Türkiye’deki gelişmeleri 2017 yılı başından 2018 ilkbaharına kadar uzanan bir zaman dilimi içinde inceleyen rapor, bundan önceki yıllarda açıklanan benzer metinlerle karşılaştırıldığında Brüksel’de bugüne dek kaleme alınmış en eleştirel değerlendirme olarak dikkat çekiyor. Avrupa Komisyonu, tespitlerini eskiden sıkça yaptığı gibi teknik bir dile kaçmadan, eleştirilerini sakınmadan, olabilecek en yalın ifadelerle kayda geçirmiş.
*
Raporun mesajını anlatabilmek için farklı bir yöntem kullanarak, içeriğini özetlemek yerine metni doğrudan kullandığı terminoloji üzerinden tahlil etmek istiyorum. Raporu okurken en çok dikkatime takılan noktalardan biri, ‘geriye gidiş/gerileme’ kavramının karşılığı olan “backsliding” sözcüğünün çok sık kullanılması oldu. Bu nitelemeye tam 24 kez başvurulmuş raporda.
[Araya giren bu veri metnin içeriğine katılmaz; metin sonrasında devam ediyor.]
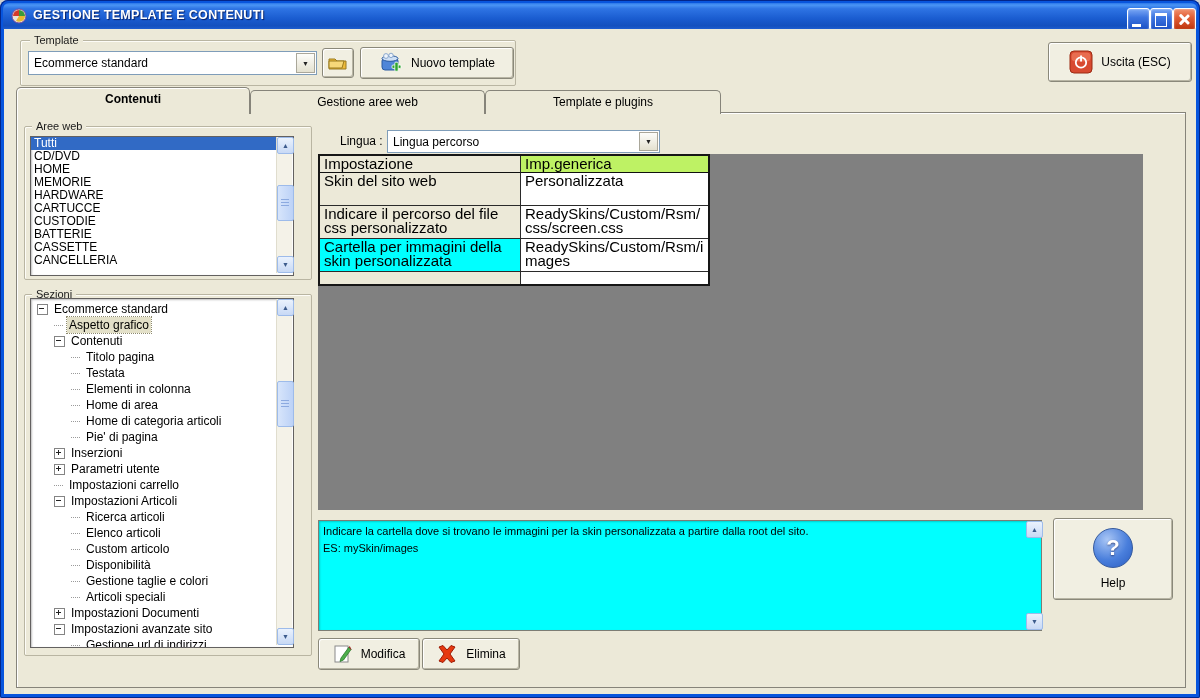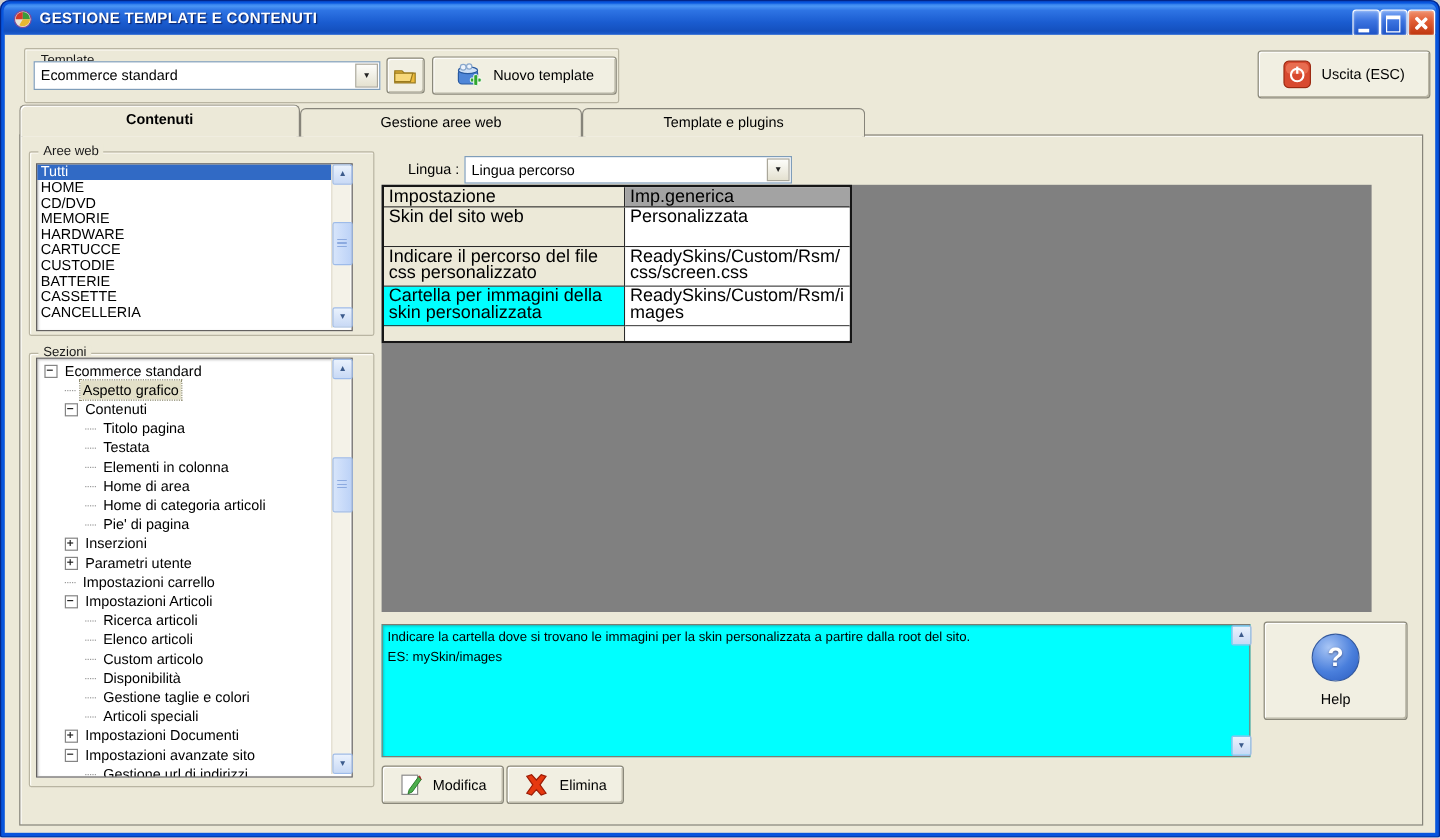--- a/index.html
+++ b/index.html
@@ -114,7 +114,7 @@
   <div class="client"></div>
 
   <div class="grp" style="left:20px;top:40px;width:494px;height:44px;"></div>
-  <div class="grp-label" style="left:30px;top:44px;">Template</div>
+  <div class="grp-label" style="left:30px;top:34px;">Template</div>
   <div class="combo" style="left:28px;top:51px;width:287px;height:22px;">
     <span class="cval">Ecommerce standard</span>
     <span class="carr">▼</span>

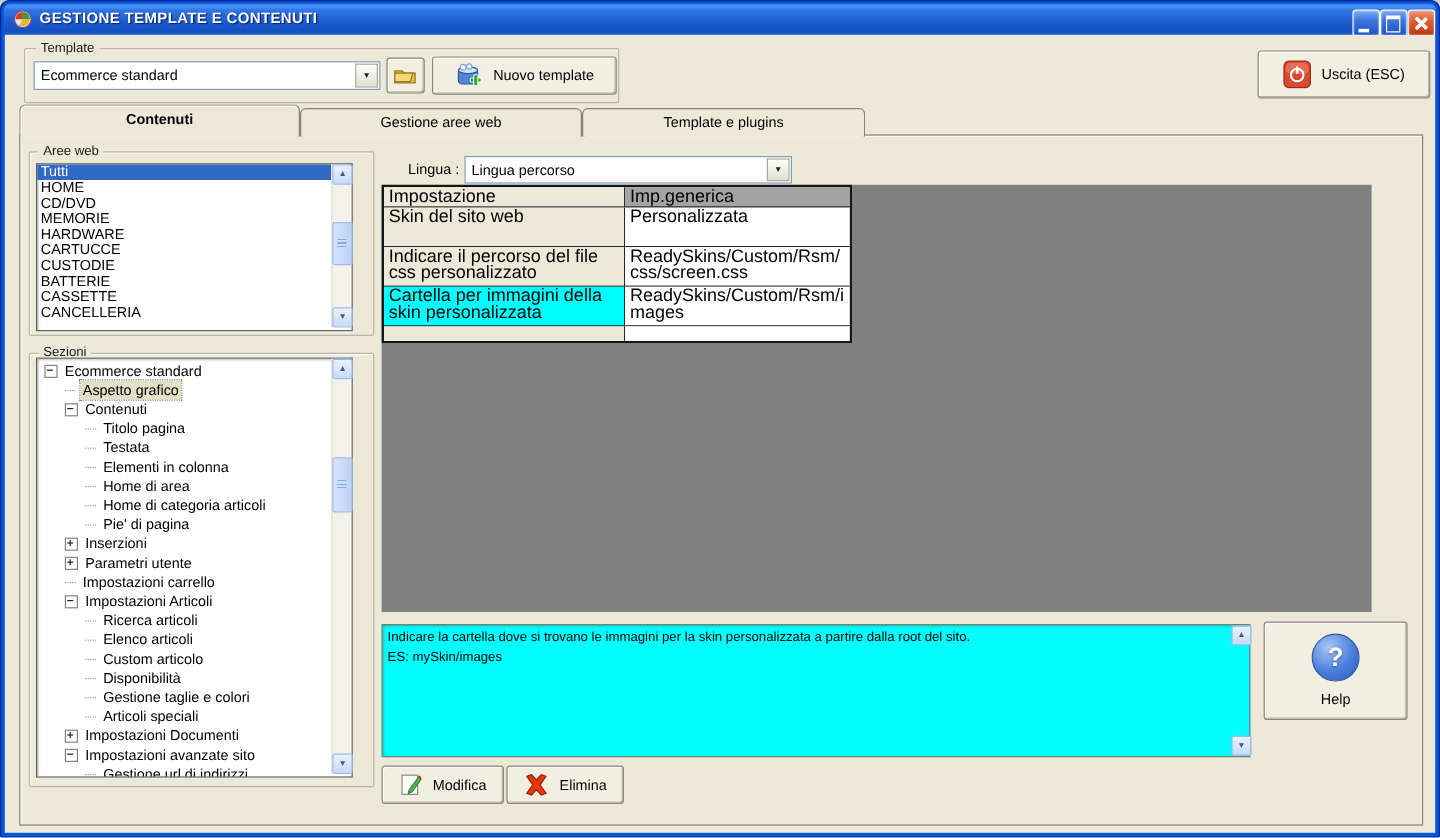--- a/index.html
+++ b/index.html
@@ -163,8 +163,8 @@
   <div class="sunken" style="left:30px;top:136px;width:262px;height:138px;">
     <div id="areeweb-items">
         <div class="lb-item sel">Tutti</div>
+        <div class="lb-item">CD/DVD</div>
         <div class="lb-item">HOME</div>
-        <div class="lb-item">CD/DVD</div>
         <div class="lb-item">MEMORIE</div>
         <div class="lb-item">HARDWARE</div>
         <div class="lb-item">CARTUCCE</div>

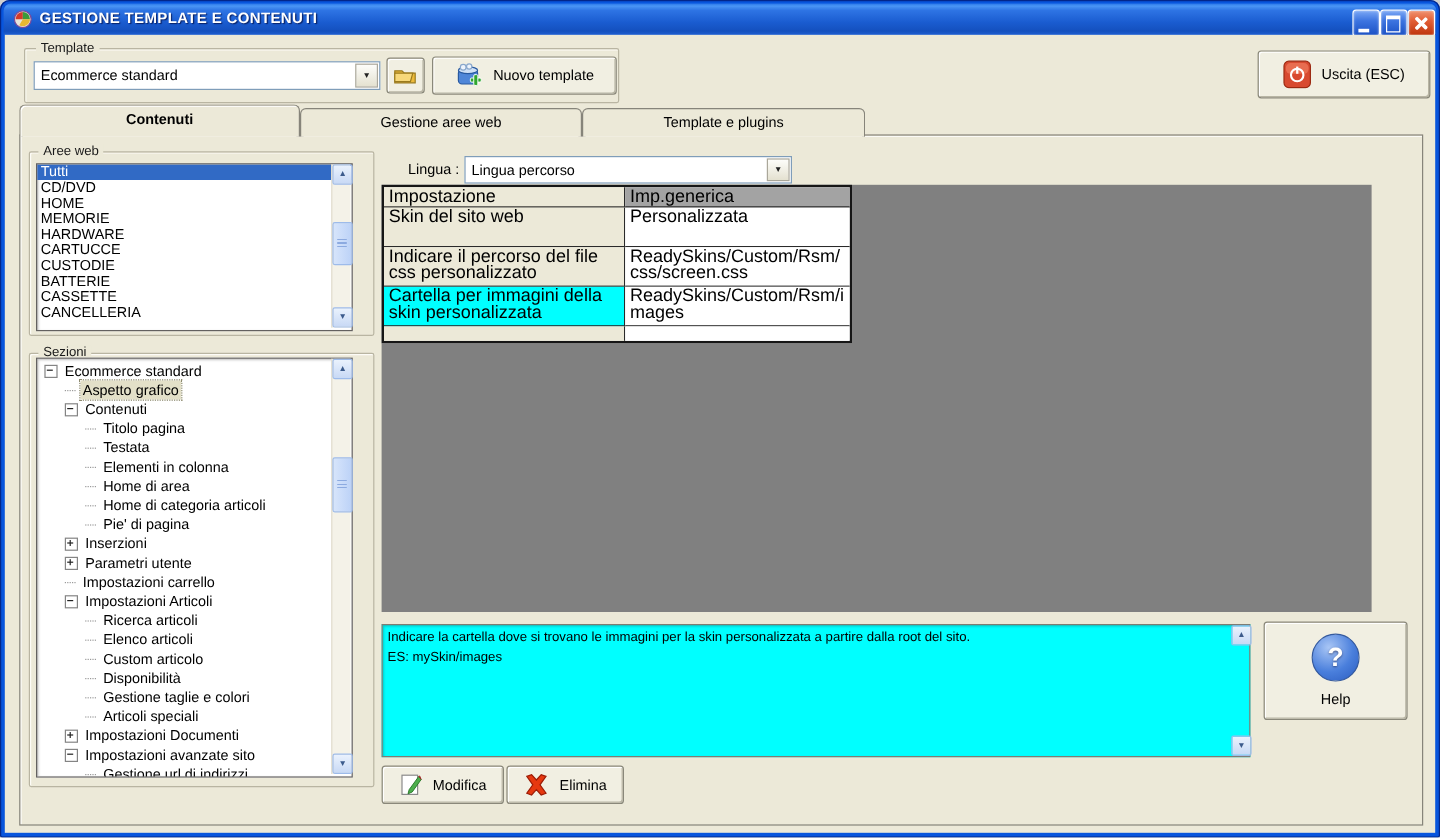--- a/index.html
+++ b/index.html
@@ -290,7 +290,7 @@
   <div class="tbl">
     <div class="tr hdr">
       <div class="td td-l">Impostazione</div>
-      <div class="td td-r" style="background:#a3a3a3;">Imp.generica</div>
+      <div class="td td-r" style="background:#bef264;">Imp.generica</div>
     </div>
     <div id="tbl-rows">
         <div class="tr data">

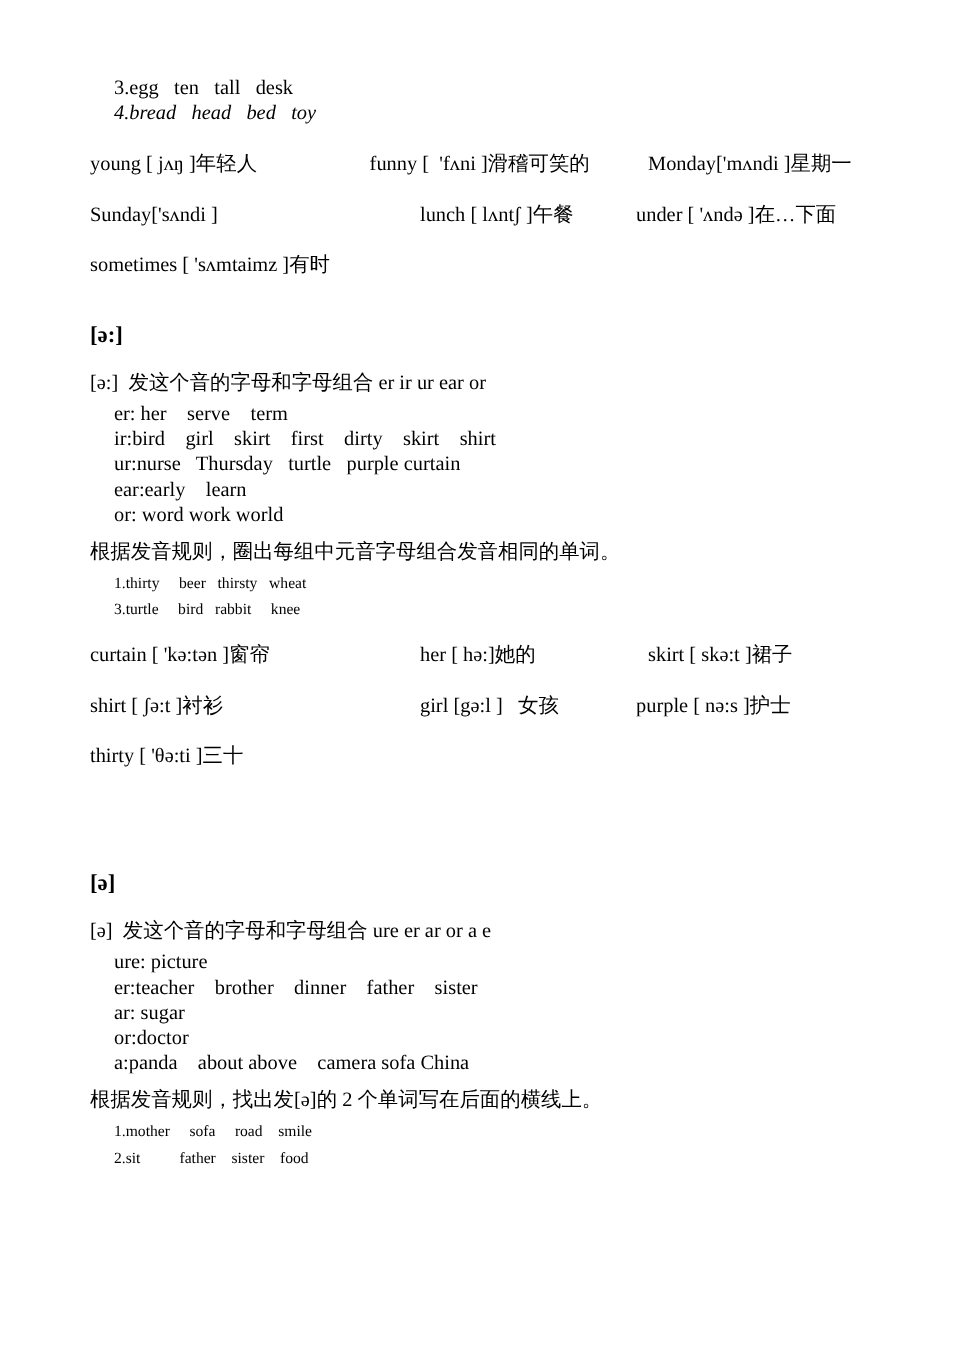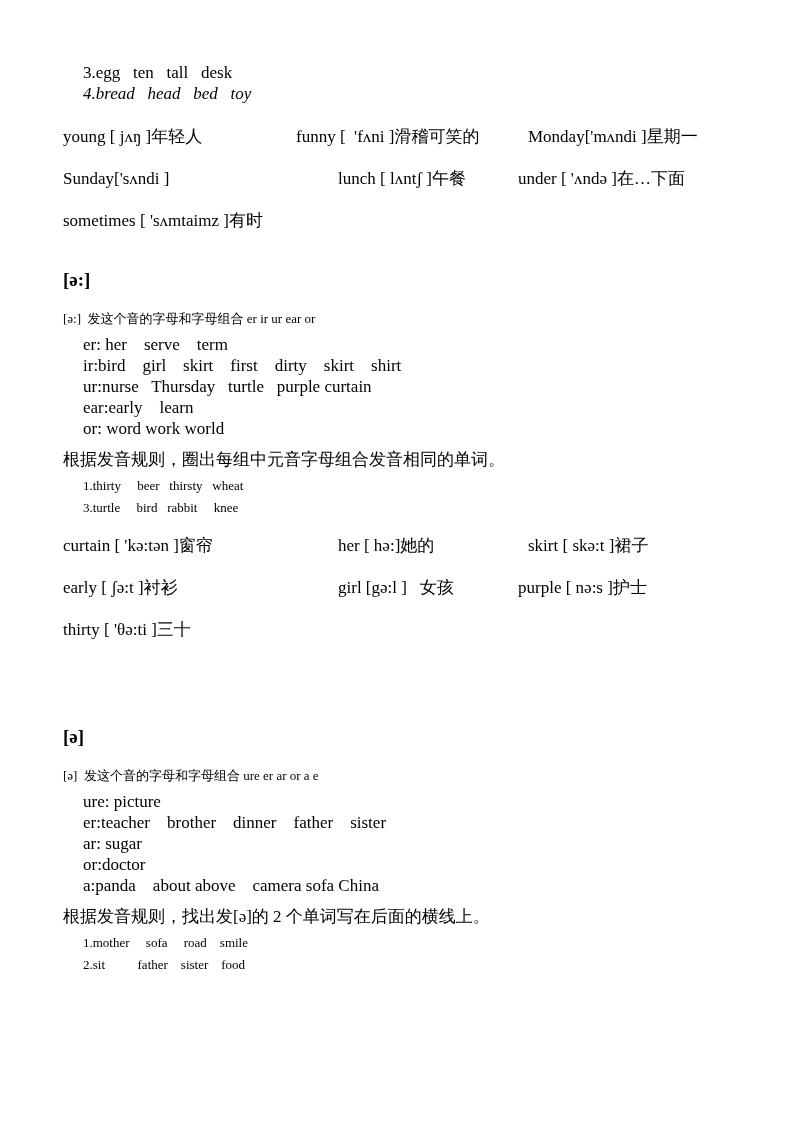--- a/index.html
+++ b/index.html
@@ -17,7 +17,7 @@
   }
   .page {
     position: absolute;
-    left: 0; top: 0;
+    left: 12px; top: 0;
     width: 648px;
     height: 1123px;
     box-sizing: border-box;

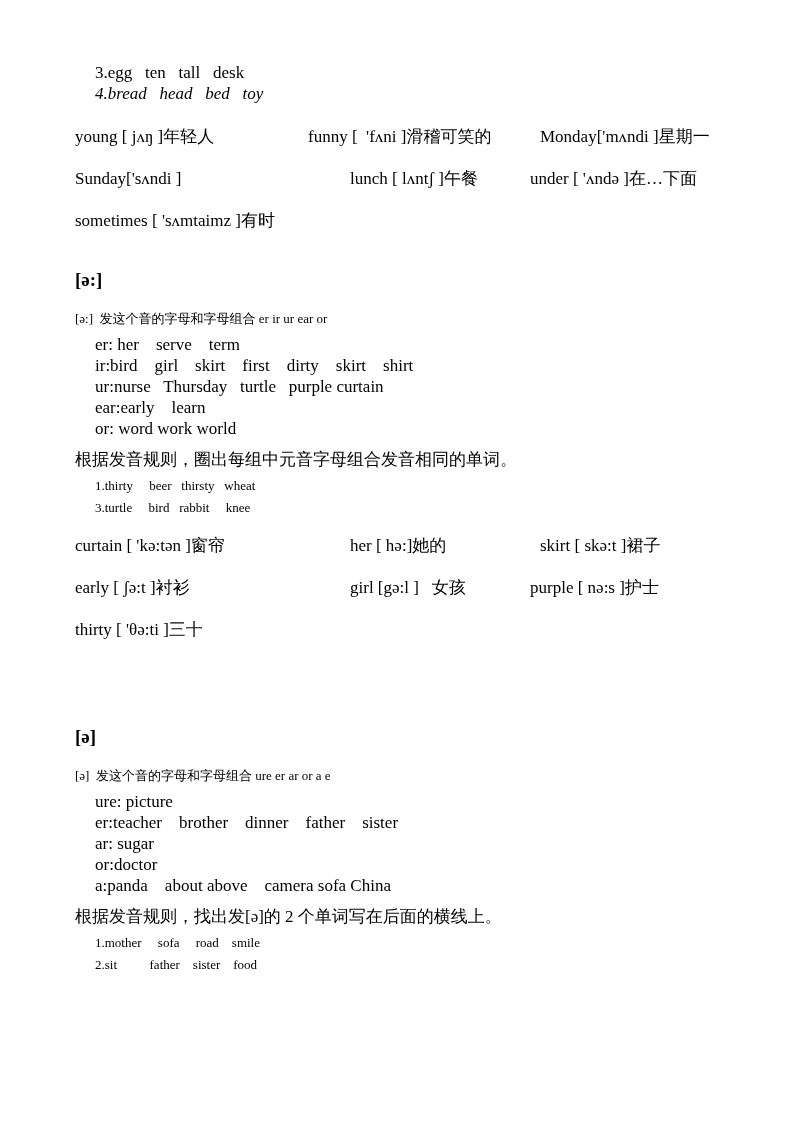--- a/index.html
+++ b/index.html
@@ -61,7 +61,7 @@
   }
 
   .rule-line {
-    font-size: 13px;
+    font-size: 17px;
     line-height: 30px;
     white-space: pre;
   }

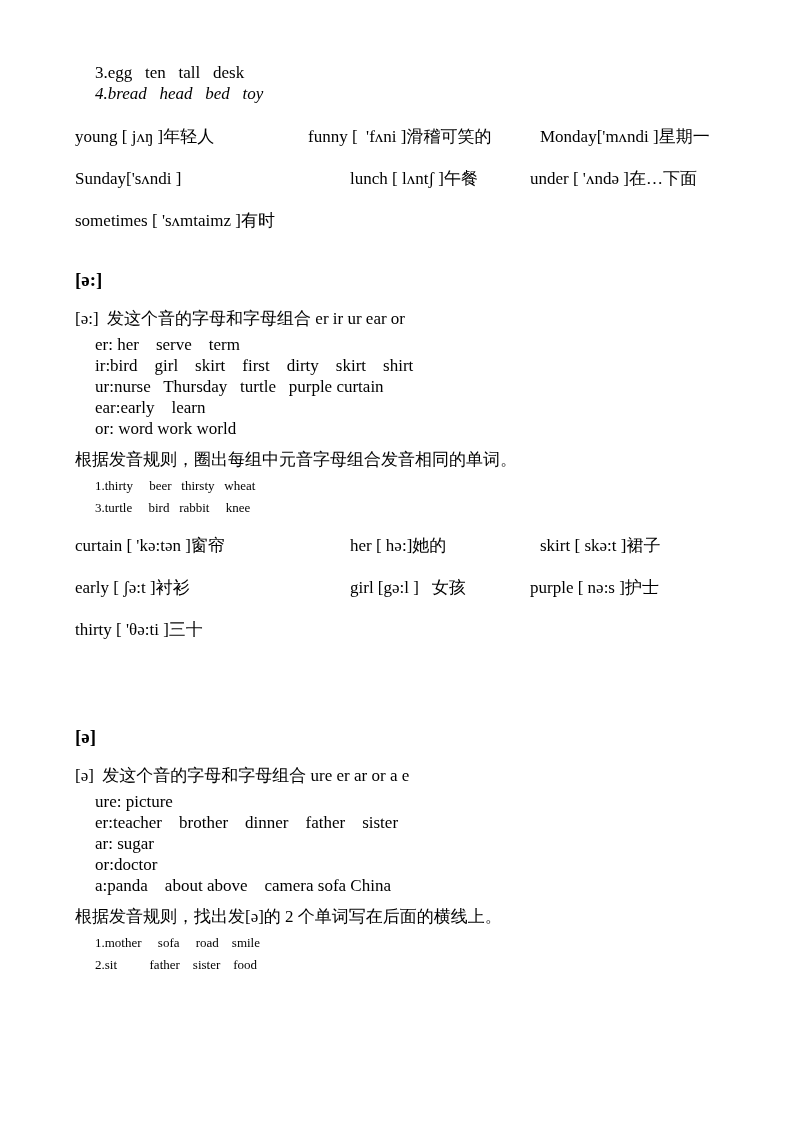--- a/index.html
+++ b/index.html
@@ -151,7 +151,7 @@
       <span class="vocab-cell col-2b">her [ hə:]她的</span>
     </div>
     <div class="vocab-row">
-      <span class="vocab-cell col-1">early [ ʃə:t ]衬衫</span>
+      <span class="vocab-cell col-1">shirt [ ʃə:t ]衬衫</span>
       <span class="vocab-cell col-2b">girl [gə:l ]   女孩</span>
       <span class="vocab-cell col-3b">purple [ nə:s ]护士</span>
     </div>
Bazı başlıklar için birden çok tekrarlanmakla birlikte, özellikle Kopenhag siyasi kriterlerini ilgilendiren pek çok alanda Türkiye’nin durumunu anlatmak için “gerileme” tespiti yapılmış.
Avrupa Komisyonu’nun nerelerde geriye gidiş gördüğüne baktığımda; ifade özgürlüğü, yargı ve temel haklar, hukukun üstünlüğü, insan hakları, toplanma ve dernek kurma hakkı, kamu yönetimi, kamu hizmetleri, sivil toplum, enformasyon toplumu, sosyal politika, işçi hakları, ekonomi, pazar ekonomisine taahhüt, ortak gümrük tarifeleri, mülkiyet hakkı gibi başlıklarla karşılaştım.
Üstelik ifade özgürlüğü ve yargı gibi alanlarda geriye gidişin “ciddi” ölçülerde olduğu belirtiliyor raporda.